— start Data supplied —

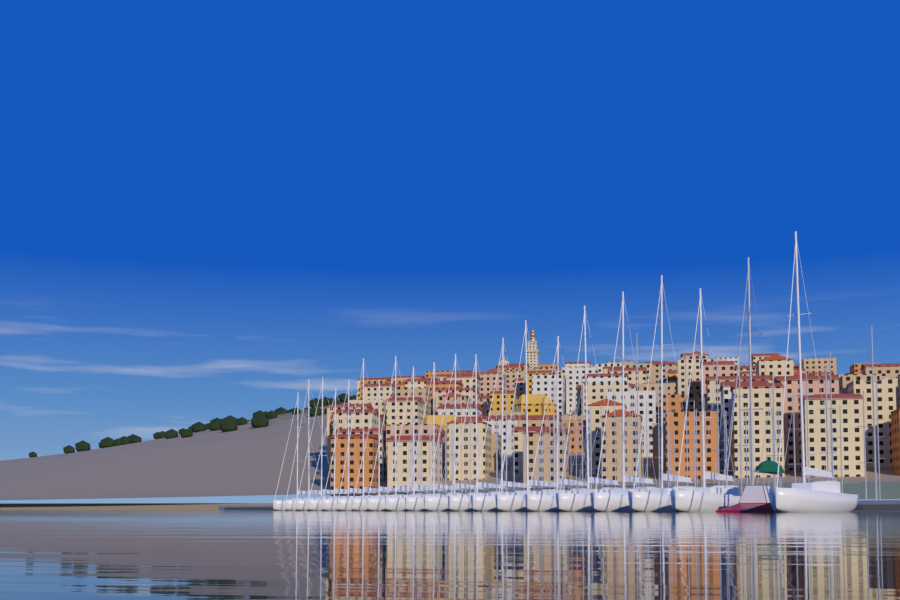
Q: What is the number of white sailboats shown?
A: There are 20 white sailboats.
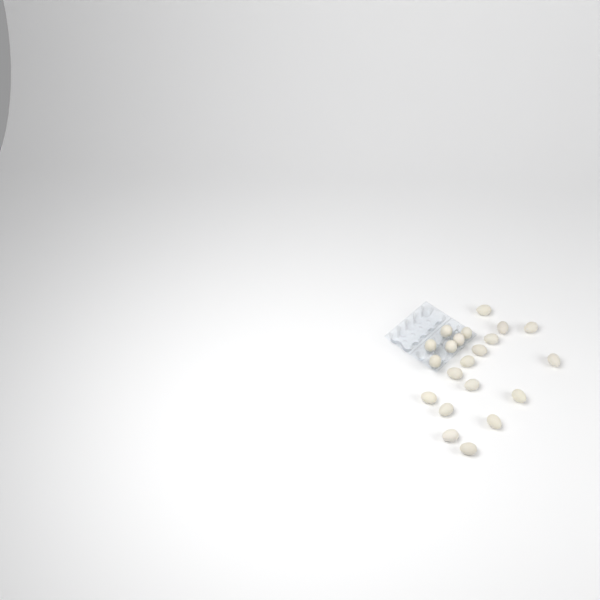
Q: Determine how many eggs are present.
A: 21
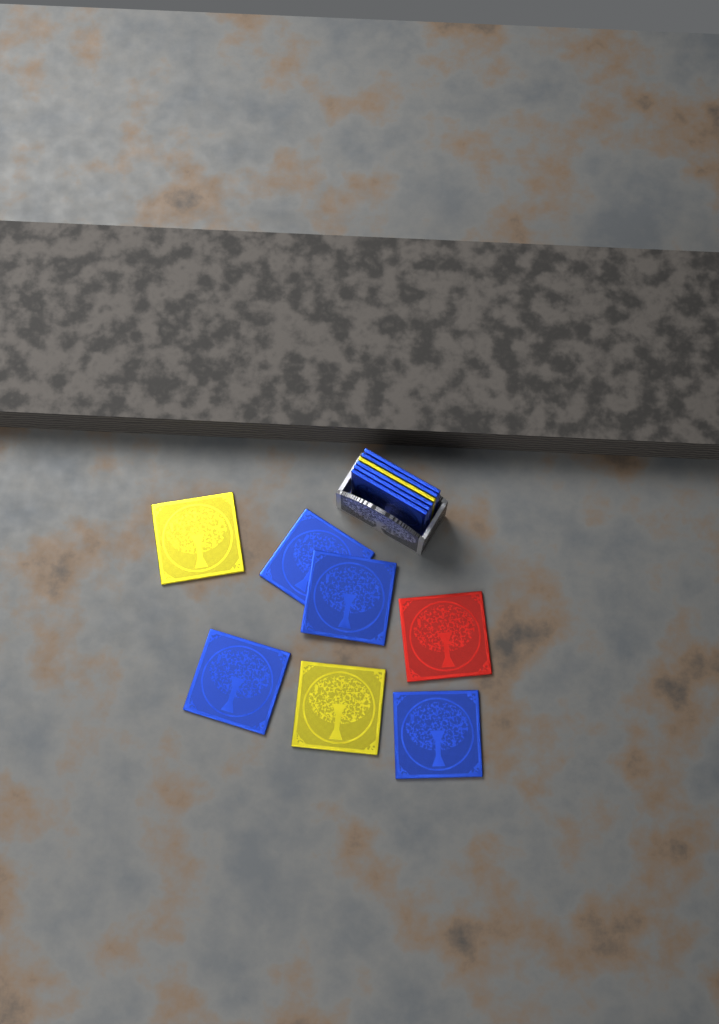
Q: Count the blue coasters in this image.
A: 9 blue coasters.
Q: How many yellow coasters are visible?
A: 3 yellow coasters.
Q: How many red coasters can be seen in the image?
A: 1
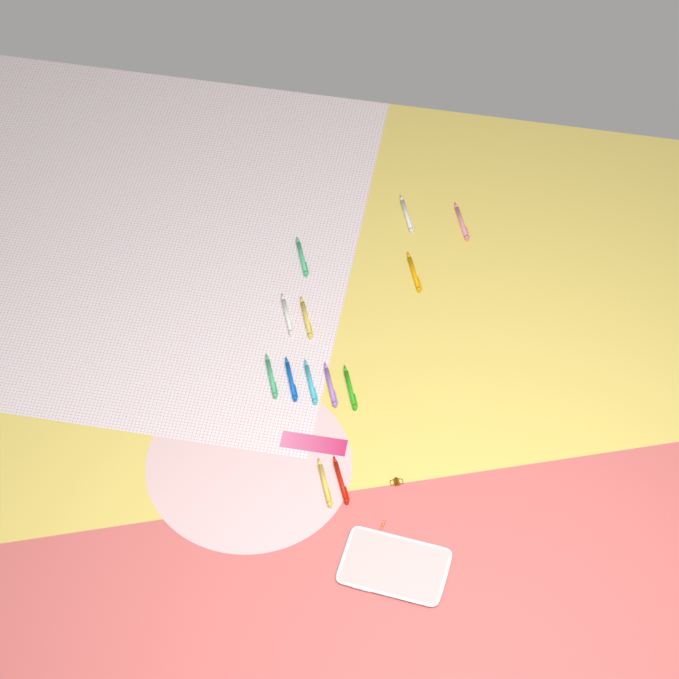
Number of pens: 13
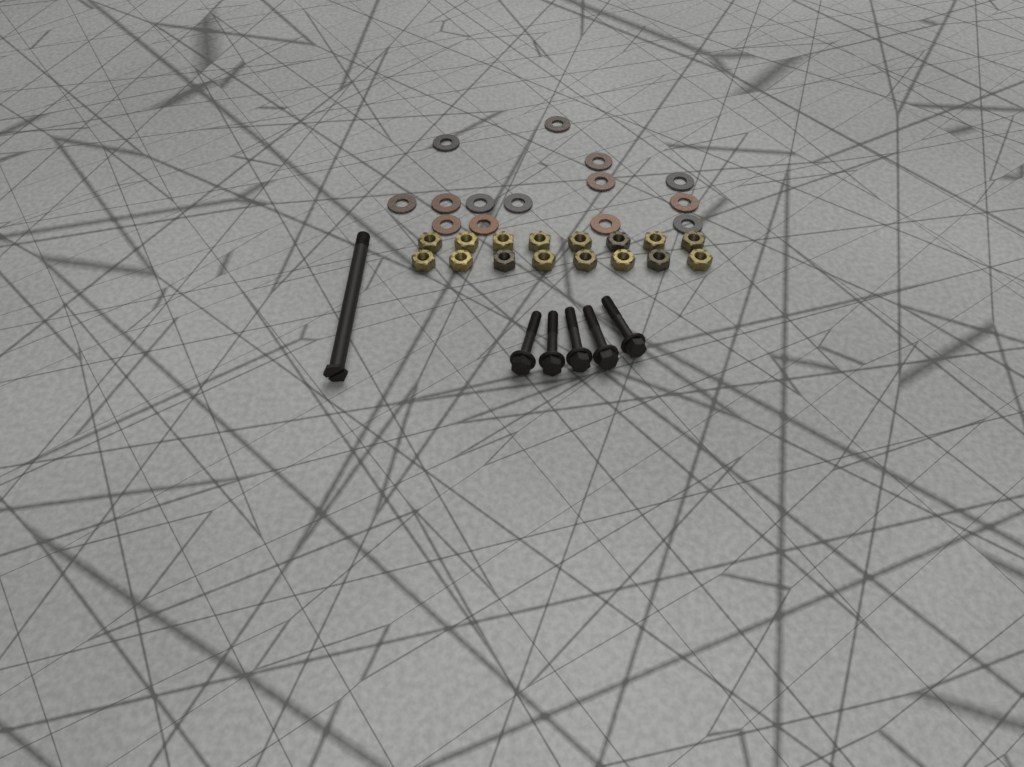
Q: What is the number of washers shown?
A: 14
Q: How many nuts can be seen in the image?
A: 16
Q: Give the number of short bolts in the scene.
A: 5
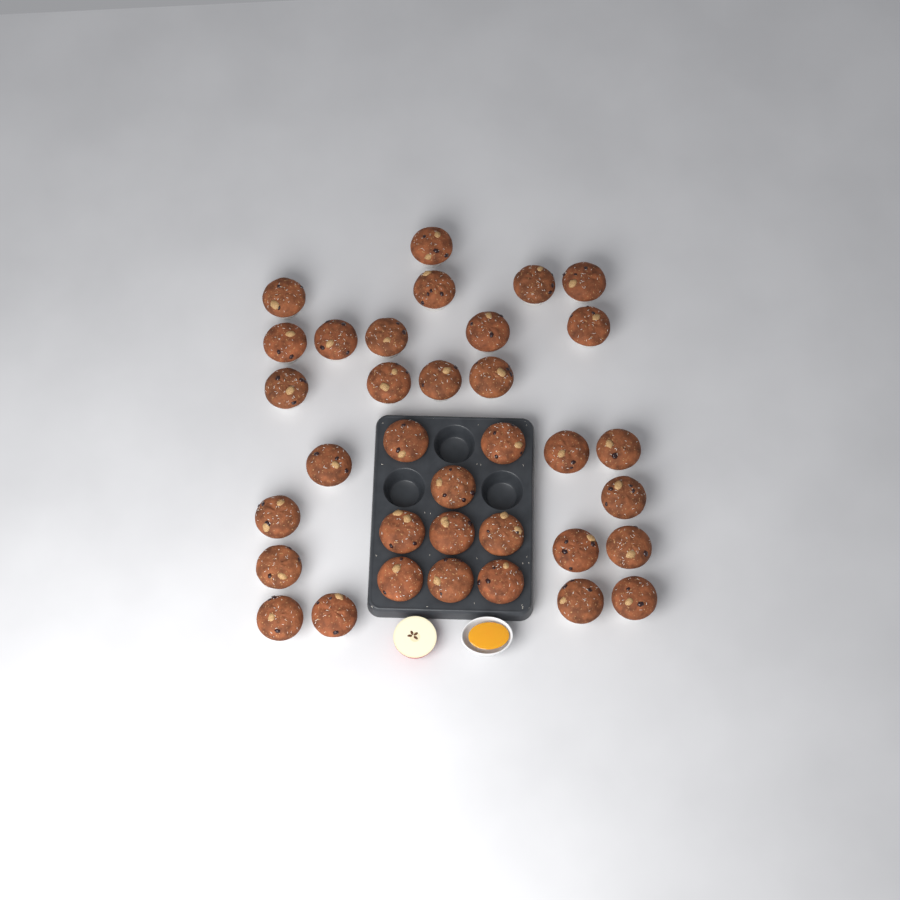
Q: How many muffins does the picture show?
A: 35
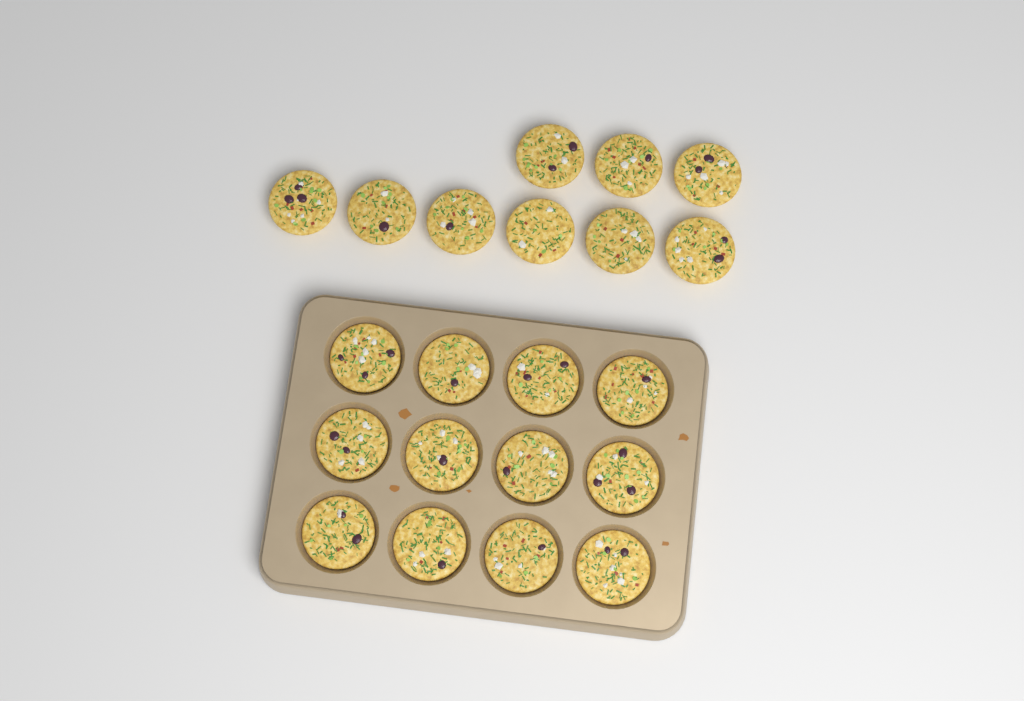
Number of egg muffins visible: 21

— end Data supplied —

*Task instructions*: Change each "coasters" in the rows above to "placemats" and copy everything else unchanged, without the picture lines.

*Response*:
Q: What is the number of white sailboats shown?
A: There are 20 white sailboats.
Q: Determine how many eggs are present.
A: 21
Q: Count the blue placemats in this image.
A: 9 blue placemats.
Q: How many yellow placemats are visible?
A: 3 yellow placemats.
Q: How many red placemats can be seen in the image?
A: 1
Number of pens: 13
Q: What is the number of washers shown?
A: 14
Q: How many nuts can be seen in the image?
A: 16
Q: Give the number of short bolts in the scene.
A: 5
Q: How many muffins does the picture show?
A: 35
Number of egg muffins visible: 21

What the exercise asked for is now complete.